Definitions: What is a perpetual bond and how does it work

Definitions- What is a perpetual bond and how does it work picture

As beginners learning how and where to invest money in Singapore, we tend to have a unique interest in investment products that offer high dividend yield. This is the reason why many had invested in Reits such as Capitaland Commercial Trust, an associate of Capitaland and Mapletree Logistic Trust, an associate of Mapletree Investments. However, there are other high yielding instruments such as perpetual. While perpetual bonds are higher-yielding, they come with a different set of risks. This was evident as Ascott Reit decided not to call their perpetual back last week. This was significant as it is the first time a Singapore Corporate has decided not to exercise the option on the first call date.

What are perpetual bonds 

Perpetual bonds are a type of hybrid instrument. The reason they are considered ‘hybrid’ is that they have fixed income as well as equity properties at the same time. Like fixed income, perpetual have a fixed coupon that is normally paid on a semi-annual basis. Like Equities, they can be the written down and the investor can lose his or her principle when they invest in perpetual. This additional ‘equity’ like risk plus the fact that perpetual are bonds in perpetuity and thus do not have a maturity date are reasons why investors enjoy high dividend yield when they invest in perpetual.

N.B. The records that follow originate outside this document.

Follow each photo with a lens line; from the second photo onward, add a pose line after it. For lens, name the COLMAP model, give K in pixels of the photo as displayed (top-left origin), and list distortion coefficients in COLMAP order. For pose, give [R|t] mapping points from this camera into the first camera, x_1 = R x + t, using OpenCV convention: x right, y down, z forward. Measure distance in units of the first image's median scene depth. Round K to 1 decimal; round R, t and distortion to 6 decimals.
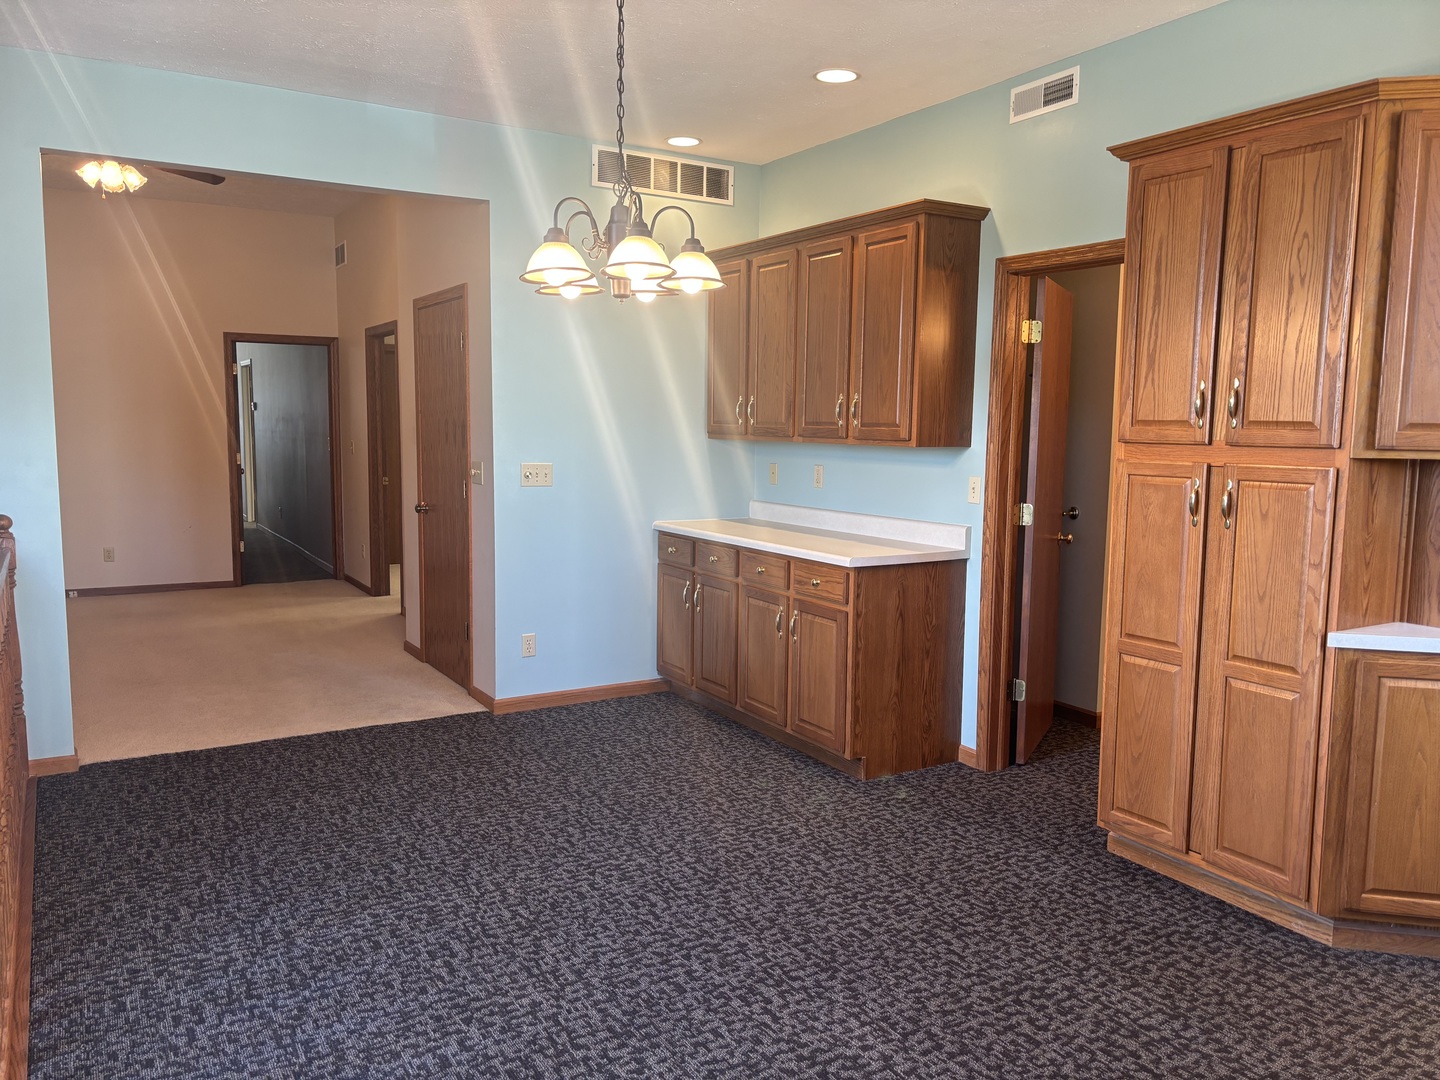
lens RADIAL K [[1082.8, 0, 714.1], [0, 1082.8, 536.1], [0, 0, 1]] dist [0.086268, -0.091348]
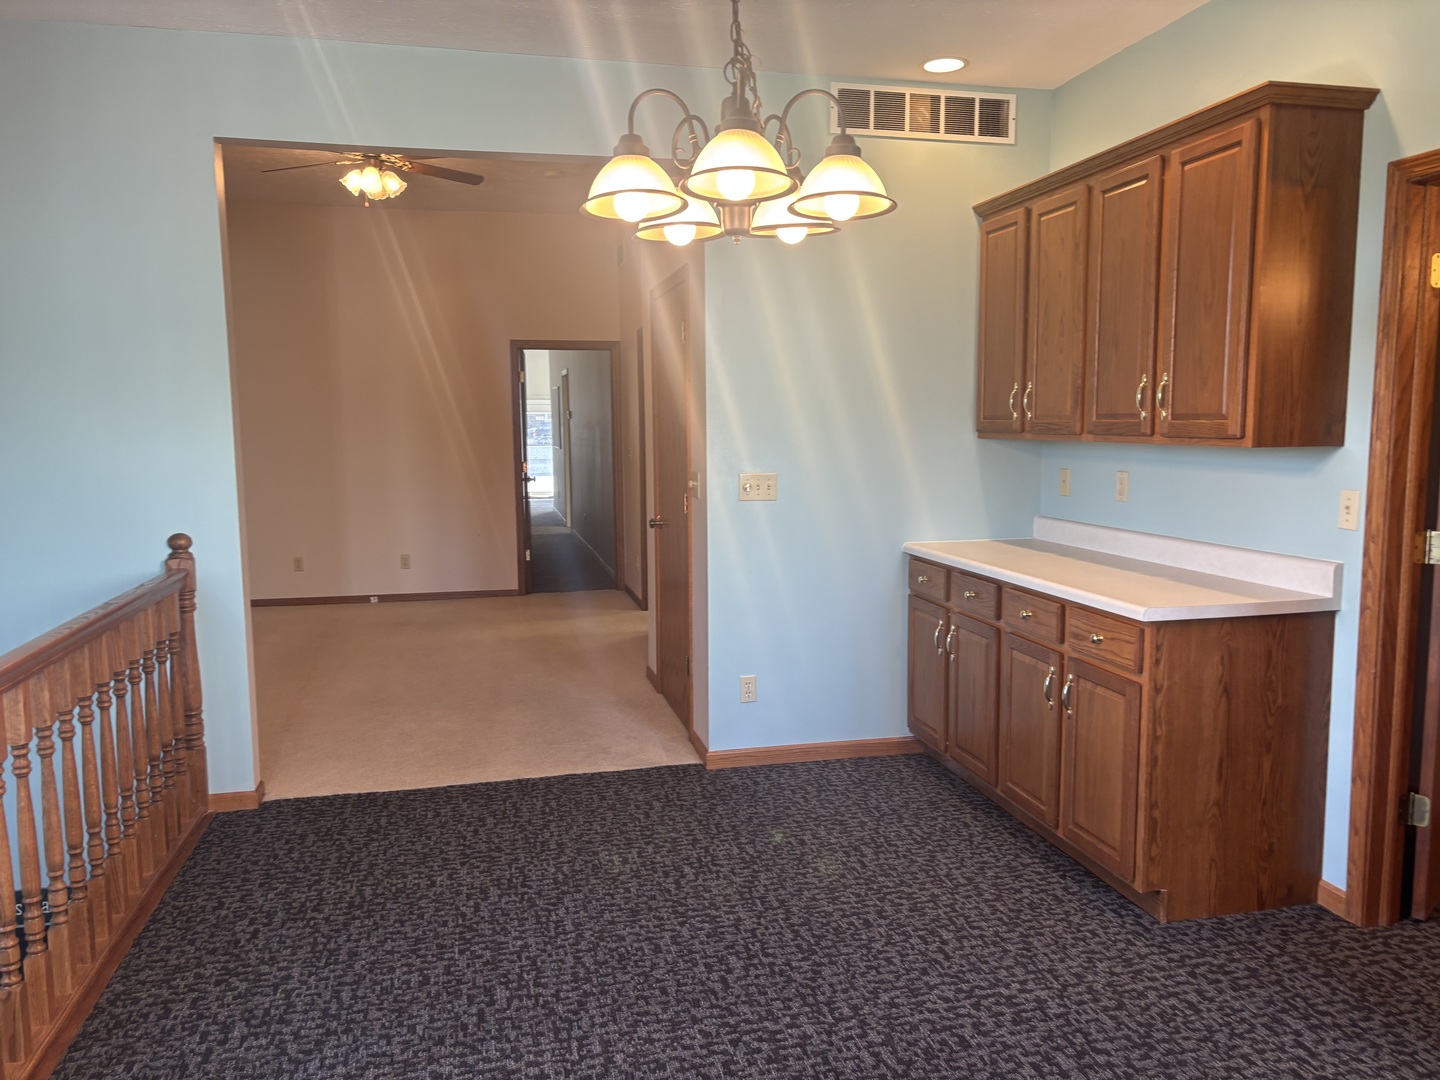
lens RADIAL K [[1060.7, 0, 715.5], [0, 1060.7, 555.8], [0, 0, 1]] dist [-0.051266, 0.099665]
pose [[0.953530, 0.021244, -0.300548, 0.062872], [-0.015531, 0.999651, 0.021384, -0.022972], [0.300898, -0.015723, 0.953527, 0.265461]]
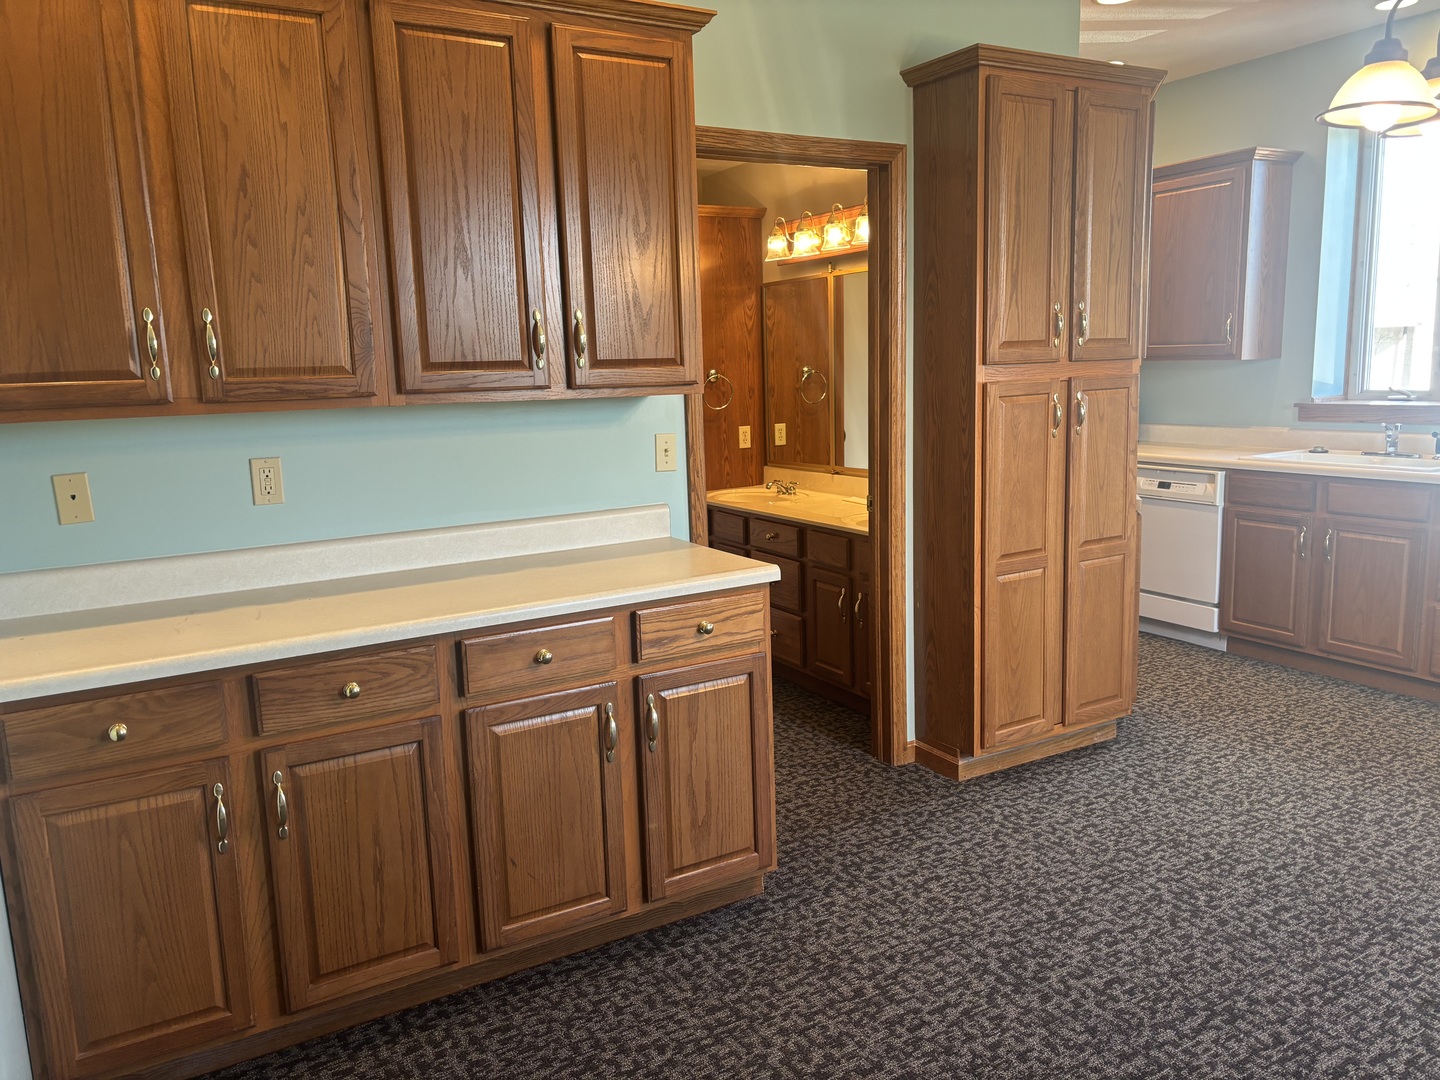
lens RADIAL K [[1103.4, 0, 730.6], [0, 1103.4, 543.8], [0, 0, 1]] dist [0.061624, -0.066623]
pose [[-0.004993, -0.178266, 0.983970, -0.502257], [0.137200, 0.974555, 0.177256, -0.109899], [-0.990531, 0.135886, 0.019592, 0.982823]]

Why will companies issuer perpetual bonds if they are more expensive

Some of us may question why a company will issue perpetual bonds especially if they tend to be more expensive than regular bonds. Companies tend to do this so that they can keep their debt levels low. The reason is perpetual bonds are often not considered as debt and are often found in the equity segment of the balance sheet.

Companies may need to keep their debt levels low as there may be rules set by regulators or rating agencies about the level of debt that can be accepted. For example, the monetary authority of Singapore has a rule that debt to asset ratio cannot be more than 45%. While this has been recently revised higher to 50%, companies are still restricted by these rules and thus perpetual issuance can be a way for them to work around these restrictions.

Risk 1: Writedown

One of the more obvious risks of investing in a Perpetual is the risk of a writedown. If the company is struggling financially, it is not obligated to return your initial capital to you. This is because not repaying the principle on a perpetual note does not mean that the issuer has defaulted. In some cases, issuers may restructure and allow perpetual debt holders to exchange their notes for equity stakes. However, this is often done at huge write-downs

Risk 2: Coupon Deferral

Another key risk when buying a perpetual is that you may not get your coupon payment if the company chooses to defer it. This is different from a regular fixed income instrument where failure to pay a coupon can be considered as an event of default. While the issuer is often not incentivised to defer the coupon payment as it often means they cannot pay out dividends to their equity holders as well, the investor still bears the risk.

Risk 3: Call Risk

Even if the issuer does not write down the perpetual or stop paying the coupon, there is also a risk that the company will not exercise the call. As perpetuals are fixed income instruments that have no maturity, companies often put in place various call dates out into the future so that they can buy the bonds back from investors. As many investors price these bonds to the nearest call date, the sudden increase in duration means that the bonds will experience a significant drop in price and market value.


We  know that perpetual bonds are exciting as they are high yielding and can result in strong investment returns. However, it is important to know the risk that the return is compensating the investor for. Hope everyone benefits from knowing a little more about this particular kind of fixed income instrument.